Source data –
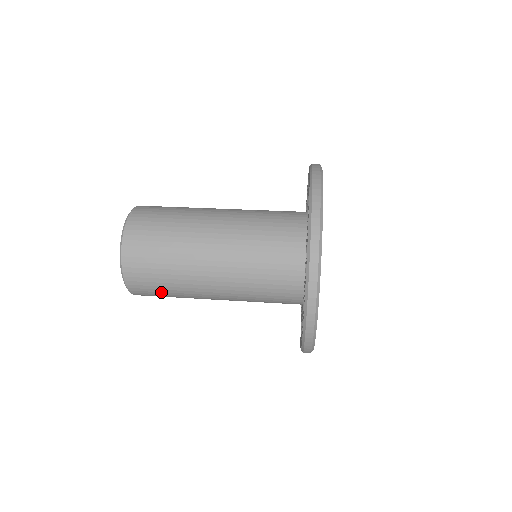
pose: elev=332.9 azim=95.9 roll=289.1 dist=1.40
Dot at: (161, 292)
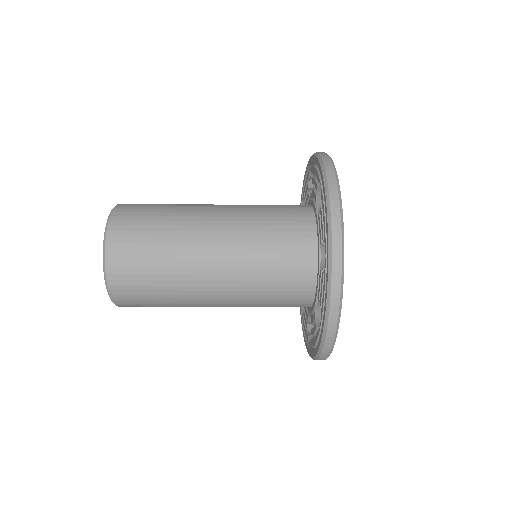
Dot at: (151, 301)
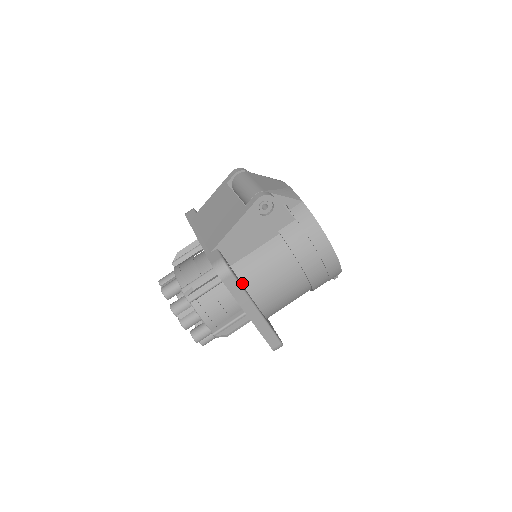
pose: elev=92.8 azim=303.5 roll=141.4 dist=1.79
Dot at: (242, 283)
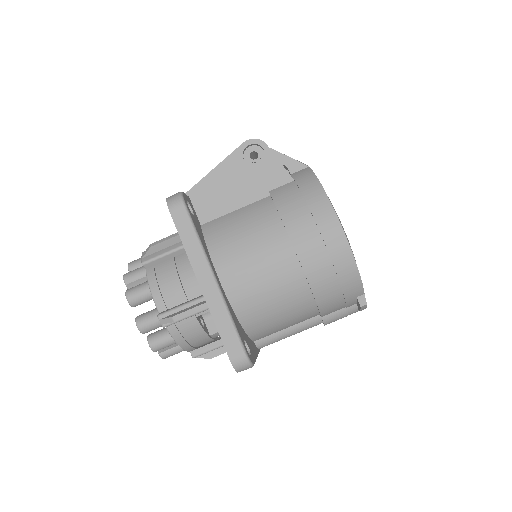
Dot at: (206, 243)
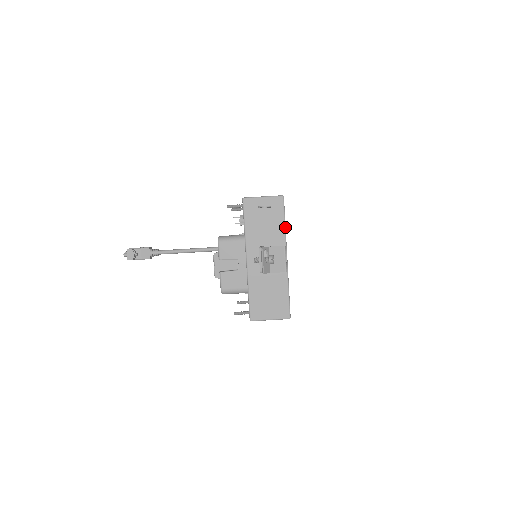
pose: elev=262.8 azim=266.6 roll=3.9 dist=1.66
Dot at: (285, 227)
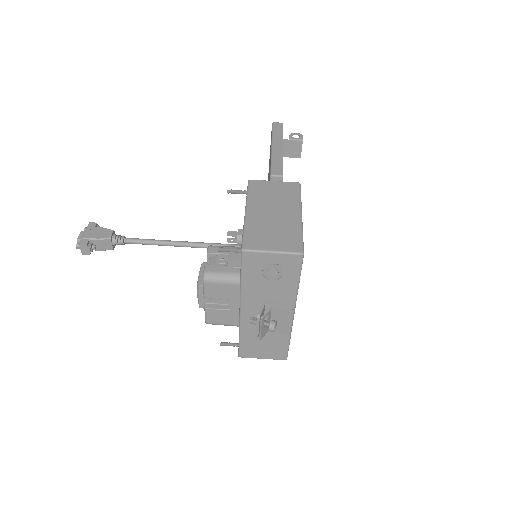
Dot at: (298, 286)
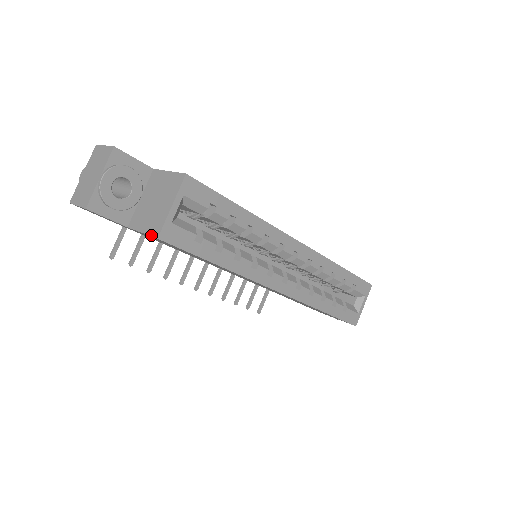
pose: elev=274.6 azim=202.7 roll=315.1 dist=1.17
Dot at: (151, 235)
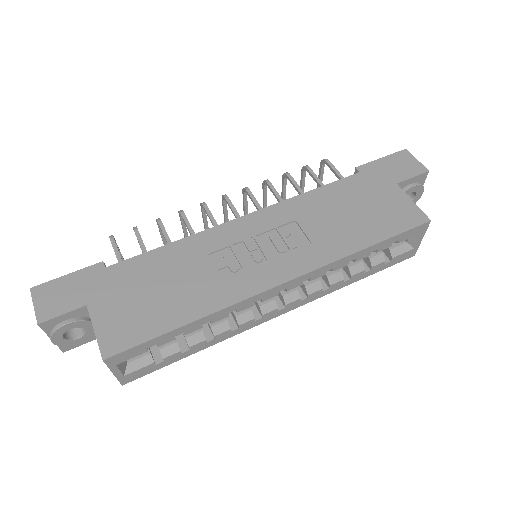
Dot at: occluded
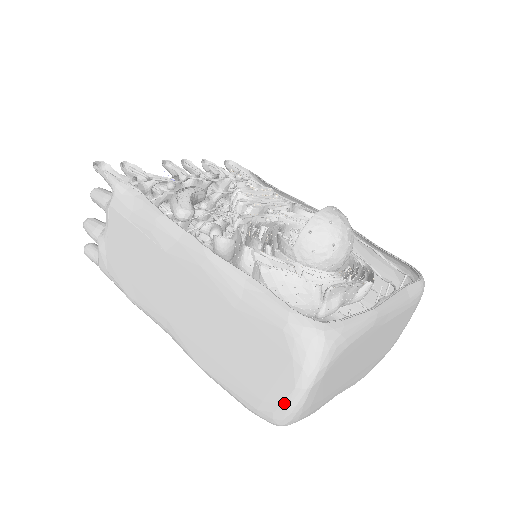
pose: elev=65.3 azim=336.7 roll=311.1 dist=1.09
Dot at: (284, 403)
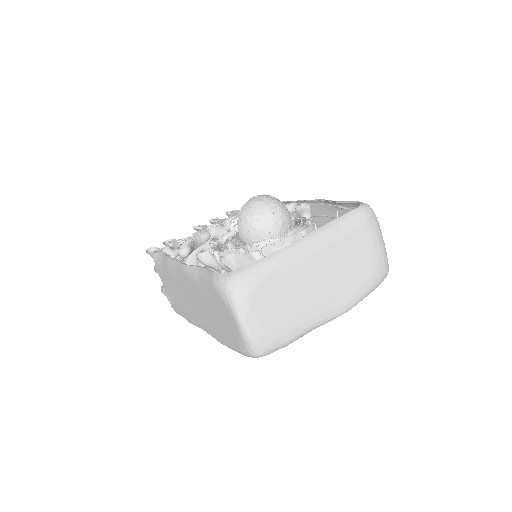
Dot at: (241, 337)
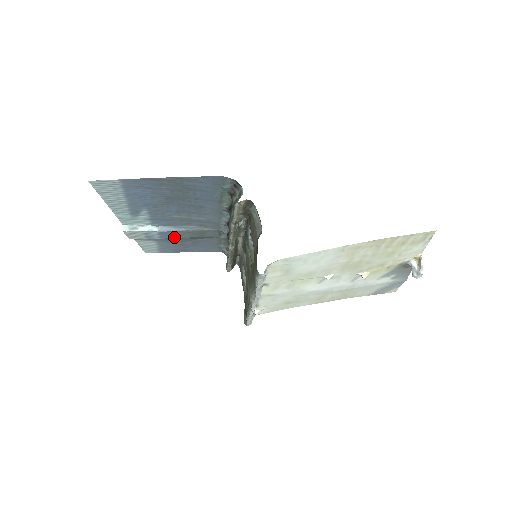
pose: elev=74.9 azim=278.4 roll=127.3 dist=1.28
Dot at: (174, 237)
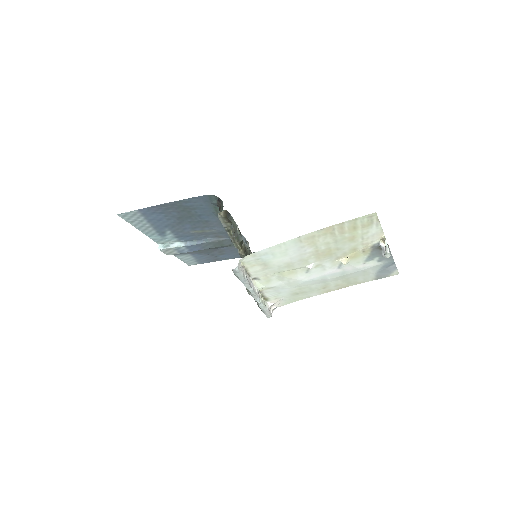
Dot at: (200, 249)
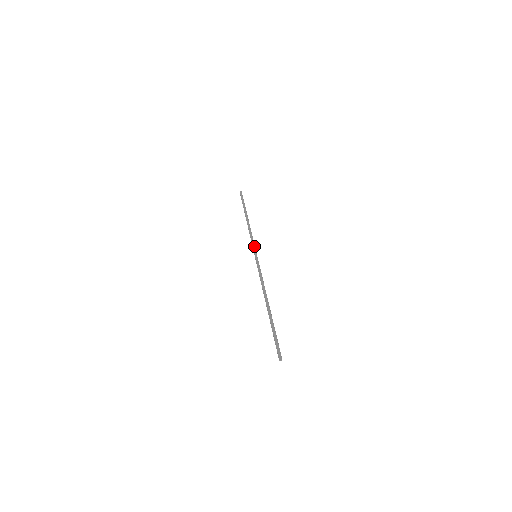
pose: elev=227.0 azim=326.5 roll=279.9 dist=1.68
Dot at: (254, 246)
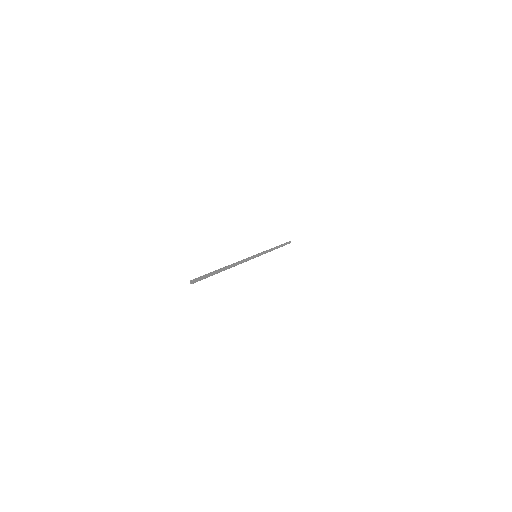
Dot at: (262, 253)
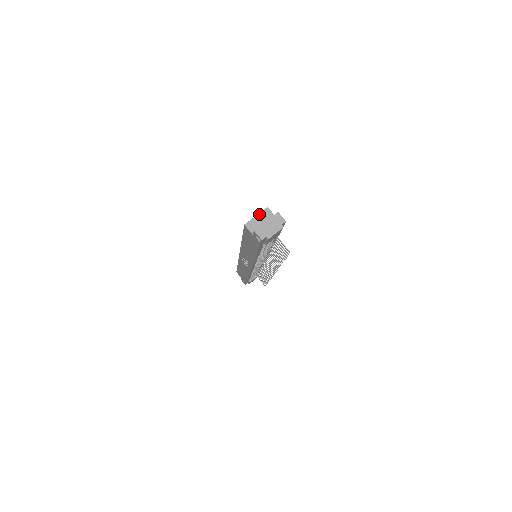
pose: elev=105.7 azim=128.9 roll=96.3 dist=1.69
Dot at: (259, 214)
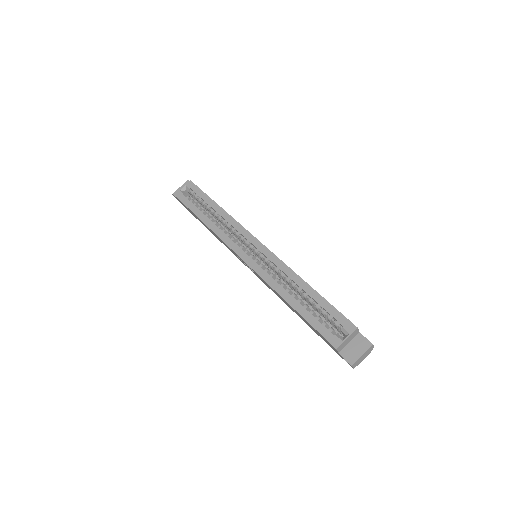
Dot at: (350, 336)
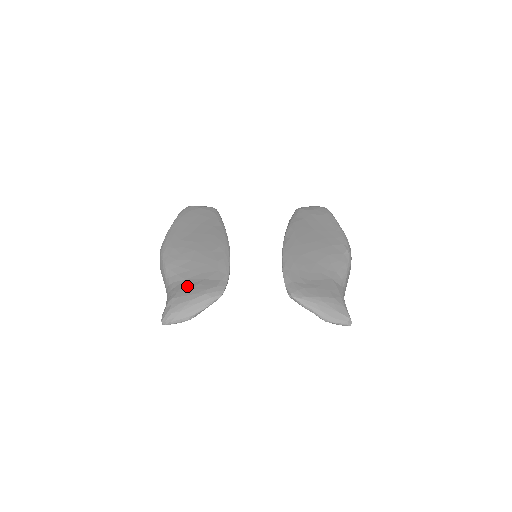
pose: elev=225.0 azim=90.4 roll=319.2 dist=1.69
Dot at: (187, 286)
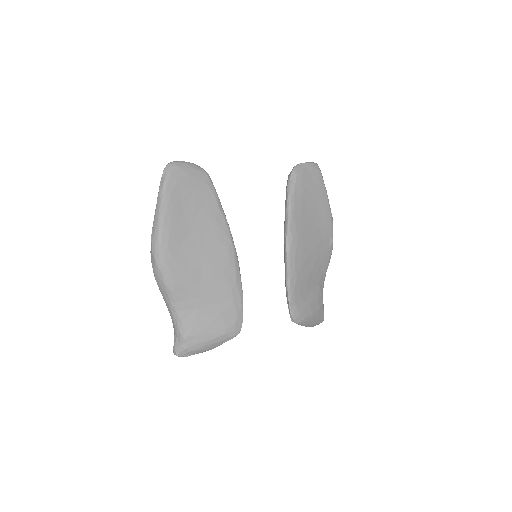
Dot at: (202, 321)
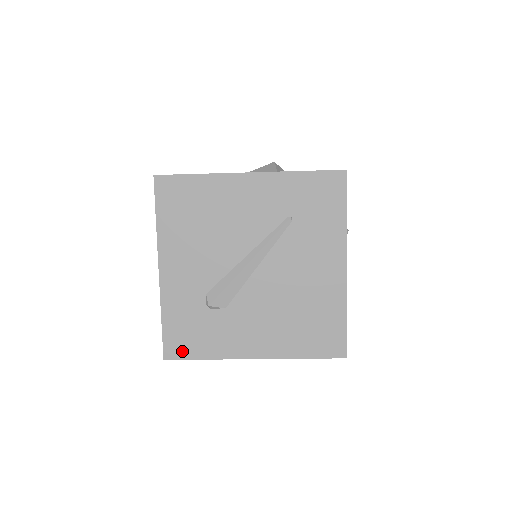
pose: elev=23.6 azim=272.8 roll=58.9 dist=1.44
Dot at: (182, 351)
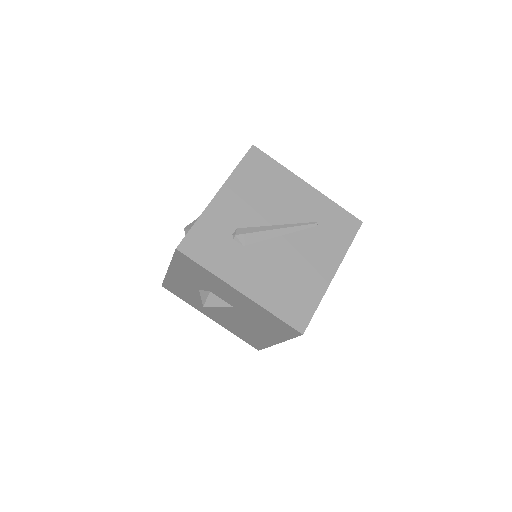
Dot at: (194, 252)
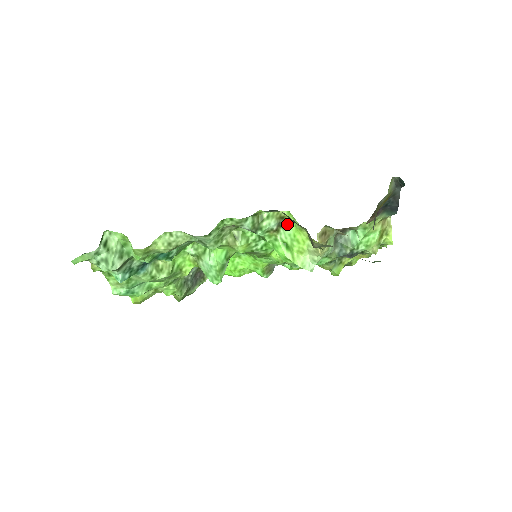
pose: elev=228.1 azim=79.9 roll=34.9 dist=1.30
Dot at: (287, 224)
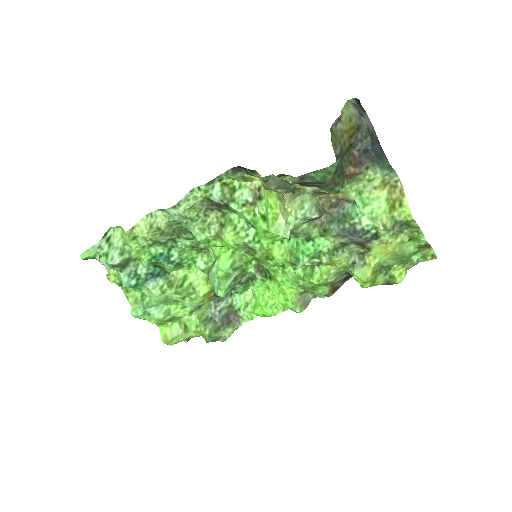
Dot at: (262, 194)
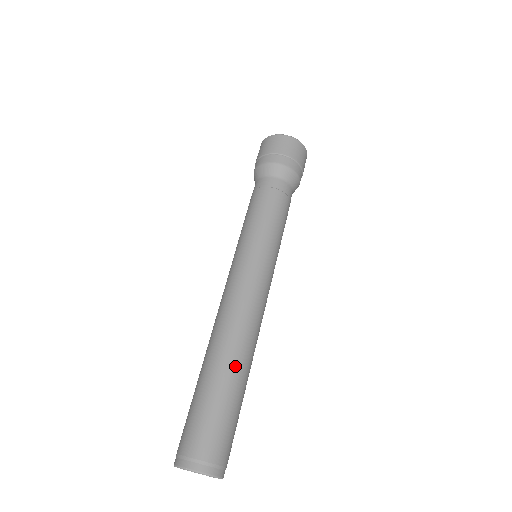
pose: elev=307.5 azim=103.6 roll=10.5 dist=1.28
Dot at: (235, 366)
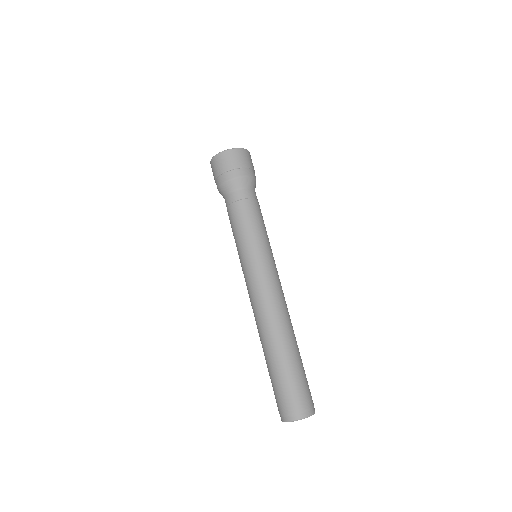
Dot at: (293, 342)
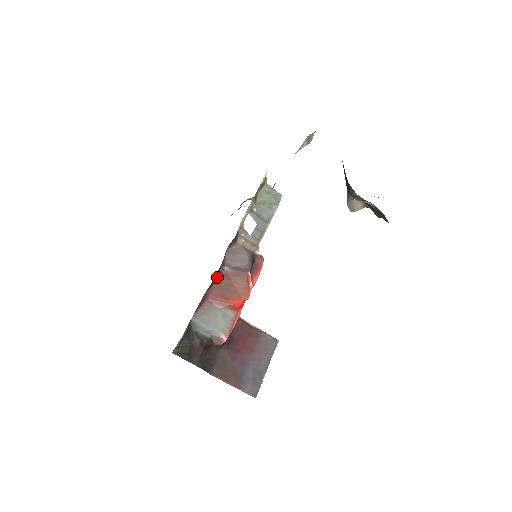
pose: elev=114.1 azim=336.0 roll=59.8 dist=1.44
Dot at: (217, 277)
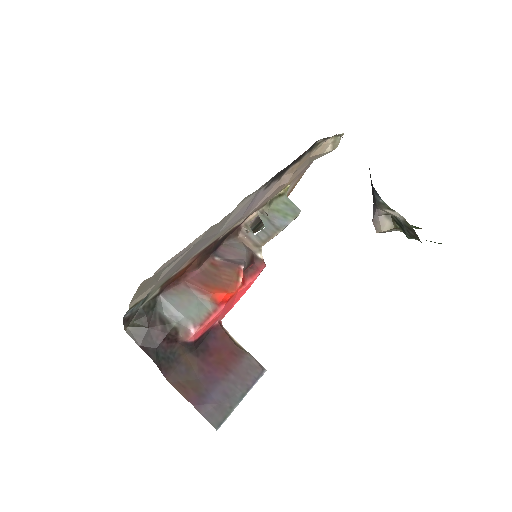
Dot at: (204, 263)
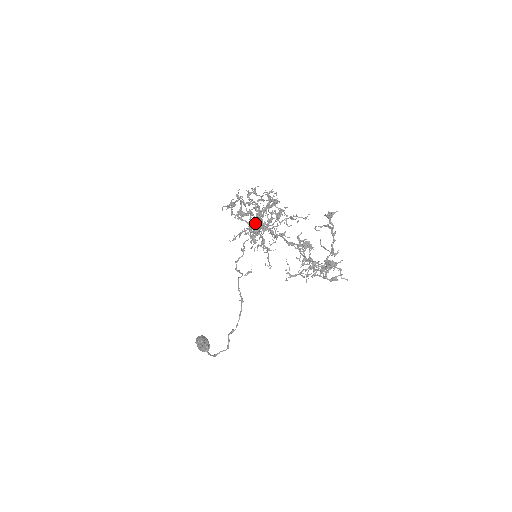
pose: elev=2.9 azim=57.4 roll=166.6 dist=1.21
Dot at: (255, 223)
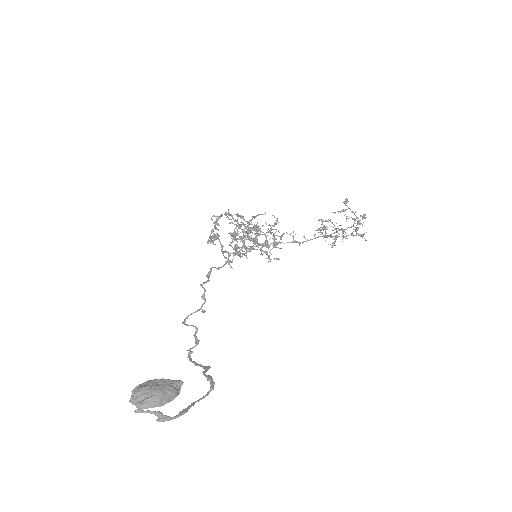
Dot at: (246, 235)
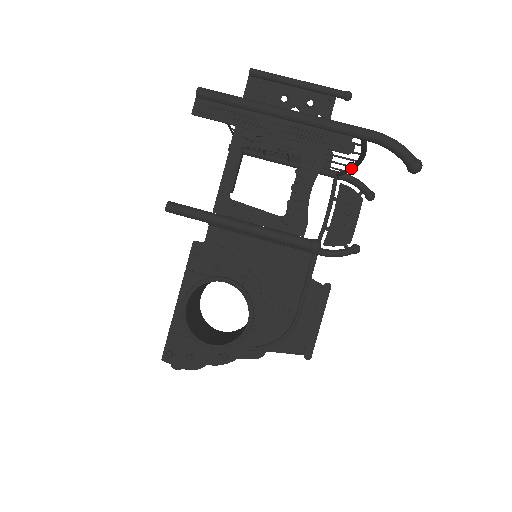
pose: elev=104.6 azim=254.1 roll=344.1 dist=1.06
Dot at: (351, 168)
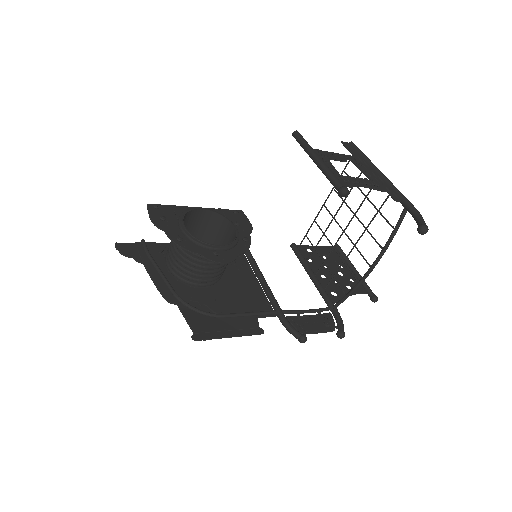
Dot at: (358, 282)
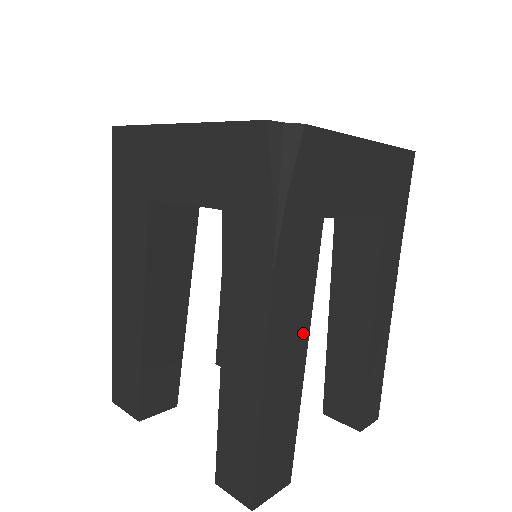
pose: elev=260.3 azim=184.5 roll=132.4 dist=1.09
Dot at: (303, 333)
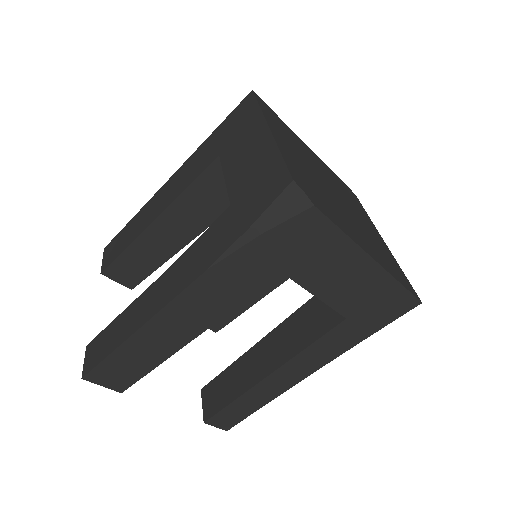
Dot at: (204, 323)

Task brief – Copy the data word for word from its first line down through the line that contains "Dot at: (194, 252)", including that line, and leave out the pictures.

Reply –
pose: elev=332.9 azim=95.9 roll=289.1 dist=1.40
Dot at: (161, 292)
Dot at: (151, 301)
pose: elev=92.8 azim=303.5 roll=141.4 dist=1.79
Dot at: (242, 283)
Dot at: (206, 243)
pose: elev=262.8 azim=266.6 roll=3.9 dist=1.66
Dot at: (285, 227)
Dot at: (298, 286)
pose: elev=274.6 azim=202.7 roll=315.1 dist=1.17
Dot at: (151, 235)
Dot at: occluded
pose: elev=65.3 azim=336.7 roll=311.1 dist=1.09
Dot at: (284, 403)
Dot at: (241, 337)
pose: elev=74.9 azim=278.4 roll=127.3 dist=1.28
Dot at: (174, 237)
Dot at: (200, 249)
pose: elev=227.0 azim=326.5 roll=279.9 dist=1.68
Dot at: (254, 246)
Dot at: (262, 253)
pose: elev=105.7 azim=128.9 roll=96.3 dist=1.69
Dot at: (259, 214)
Dot at: (350, 336)
pose: elev=225.0 azim=90.4 roll=319.2 dist=1.69
Dot at: (187, 286)
Dot at: (202, 321)
pose: elev=23.6 azim=272.8 roll=58.9 dist=1.44
Dot at: (182, 351)
Dot at: (194, 252)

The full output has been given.